— About this task —
Nothing but the line containing "#### GitHub Projects" and the lines after it in the entries below should appear, each repeated exactly.

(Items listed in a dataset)
^^^^

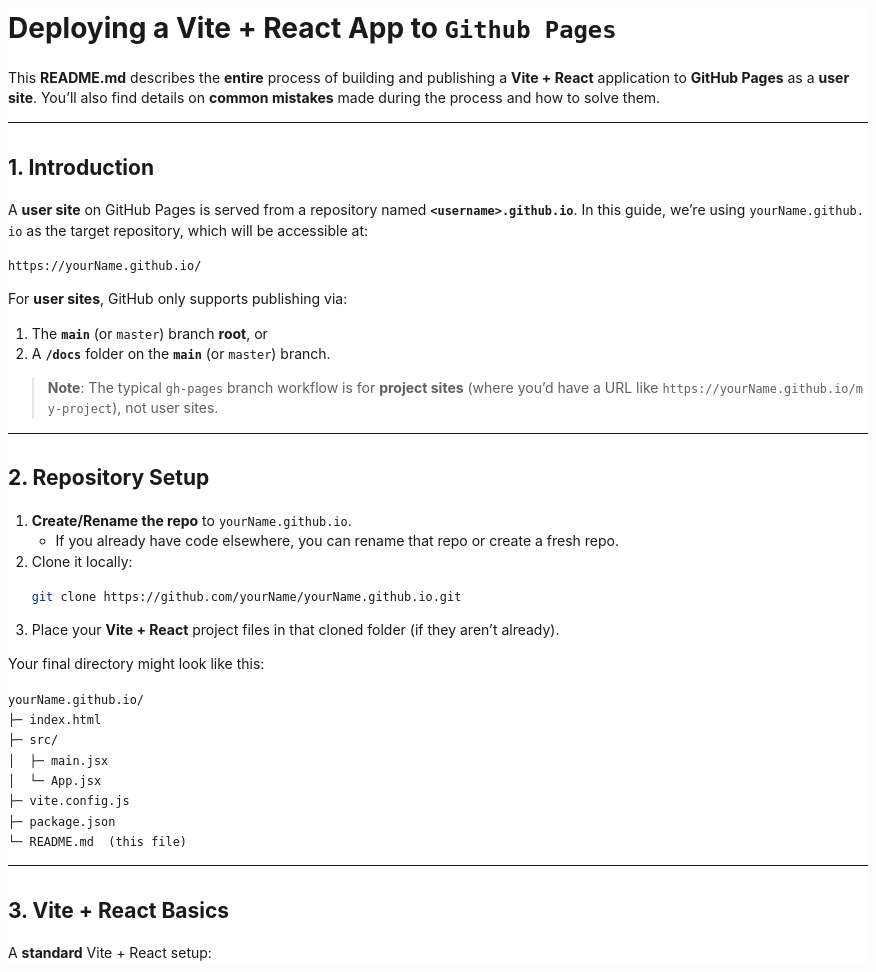 
# Deploying a Vite + React App to `Github Pages`

This **README.md** describes the **entire** process of building and publishing a **Vite + React** application to **GitHub Pages** as a **user site**. You’ll also find details on **common mistakes** made during the process and how to solve them.

---

## 1. Introduction

A **user site** on GitHub Pages is served from a repository named **`<username>.github.io`**. In this guide, we’re using `yourName.github.io` as the target repository, which will be accessible at:
```
https://yourName.github.io/
```

For **user sites**, GitHub only supports publishing via:
1. The **`main`** (or `master`) branch **root**, or
2. A **`/docs`** folder on the **`main`** (or `master`) branch.

> **Note**: The typical `gh-pages` branch workflow is for **project sites** (where you’d have a URL like `https://yourName.github.io/my-project`), not user sites.

---

## 2. Repository Setup

1. **Create/Rename the repo** to `yourName.github.io`.
   - If you already have code elsewhere, you can rename that repo or create a fresh repo.  
2. Clone it locally:
   ```bash
   git clone https://github.com/yourName/yourName.github.io.git
   ```
3. Place your **Vite + React** project files in that cloned folder (if they aren’t already).

Your final directory might look like this:

```
yourName.github.io/
├─ index.html
├─ src/
│  ├─ main.jsx
│  └─ App.jsx
├─ vite.config.js
├─ package.json
└─ README.md  (this file)
```

---

## 3. Vite + React Basics

A **standard** Vite + React setup:
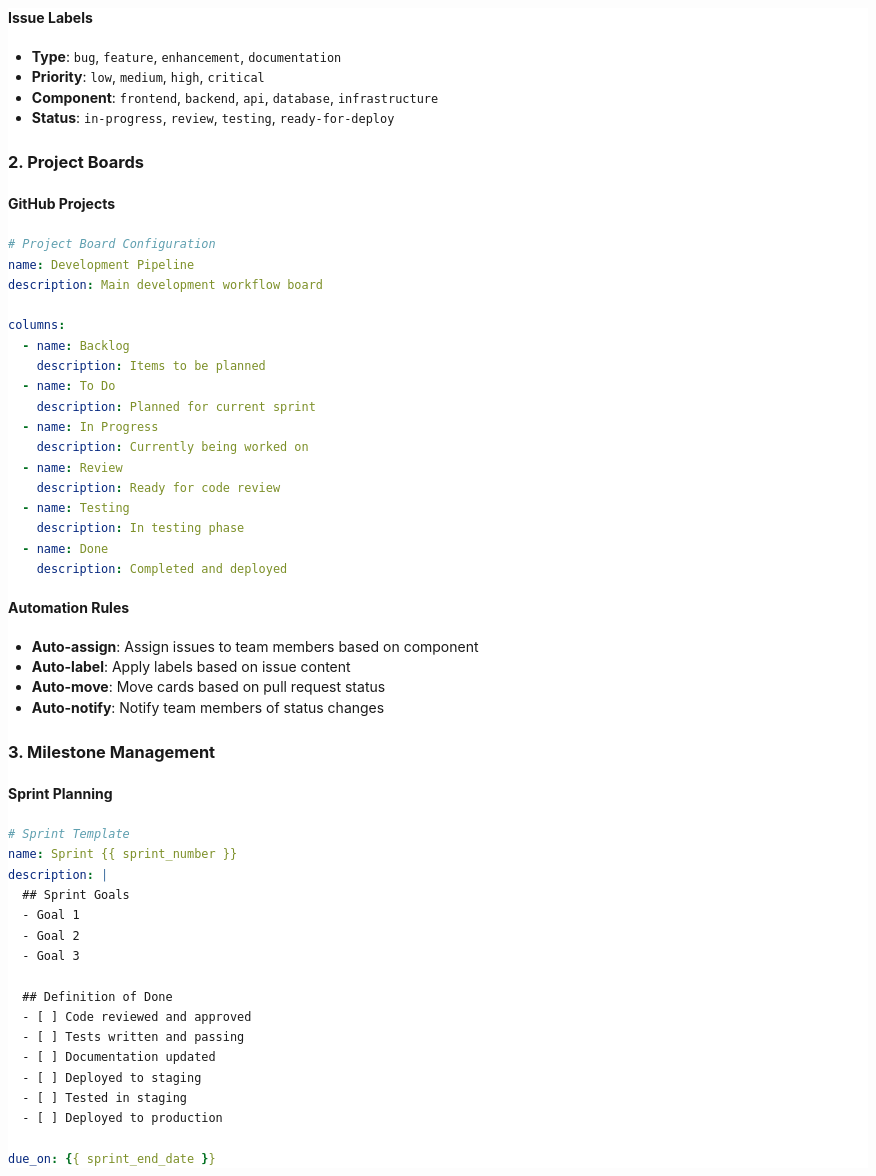 
#### Issue Labels
- **Type**: `bug`, `feature`, `enhancement`, `documentation`
- **Priority**: `low`, `medium`, `high`, `critical`
- **Component**: `frontend`, `backend`, `api`, `database`, `infrastructure`
- **Status**: `in-progress`, `review`, `testing`, `ready-for-deploy`

### 2. Project Boards

#### GitHub Projects
```yaml
# Project Board Configuration
name: Development Pipeline
description: Main development workflow board

columns:
  - name: Backlog
    description: Items to be planned
  - name: To Do
    description: Planned for current sprint
  - name: In Progress
    description: Currently being worked on
  - name: Review
    description: Ready for code review
  - name: Testing
    description: In testing phase
  - name: Done
    description: Completed and deployed
```

#### Automation Rules
- **Auto-assign**: Assign issues to team members based on component
- **Auto-label**: Apply labels based on issue content
- **Auto-move**: Move cards based on pull request status
- **Auto-notify**: Notify team members of status changes

### 3. Milestone Management

#### Sprint Planning
```yaml
# Sprint Template
name: Sprint {{ sprint_number }}
description: |
  ## Sprint Goals
  - Goal 1
  - Goal 2
  - Goal 3

  ## Definition of Done
  - [ ] Code reviewed and approved
  - [ ] Tests written and passing
  - [ ] Documentation updated
  - [ ] Deployed to staging
  - [ ] Tested in staging
  - [ ] Deployed to production

due_on: {{ sprint_end_date }}
```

^^^^

— Response to the exercise —
#### GitHub Projects
```yaml
# Project Board Configuration
name: Development Pipeline
description: Main development workflow board

columns:
  - name: Backlog
    description: Items to be planned
  - name: To Do
    description: Planned for current sprint
  - name: In Progress
    description: Currently being worked on
  - name: Review
    description: Ready for code review
  - name: Testing
    description: In testing phase
  - name: Done
    description: Completed and deployed
```

#### Automation Rules
- **Auto-assign**: Assign issues to team members based on component
- **Auto-label**: Apply labels based on issue content
- **Auto-move**: Move cards based on pull request status
- **Auto-notify**: Notify team members of status changes

### 3. Milestone Management

#### Sprint Planning
```yaml
# Sprint Template
name: Sprint {{ sprint_number }}
description: |
  ## Sprint Goals
  - Goal 1
  - Goal 2
  - Goal 3

  ## Definition of Done
  - [ ] Code reviewed and approved
  - [ ] Tests written and passing
  - [ ] Documentation updated
  - [ ] Deployed to staging
  - [ ] Tested in staging
  - [ ] Deployed to production

due_on: {{ sprint_end_date }}
```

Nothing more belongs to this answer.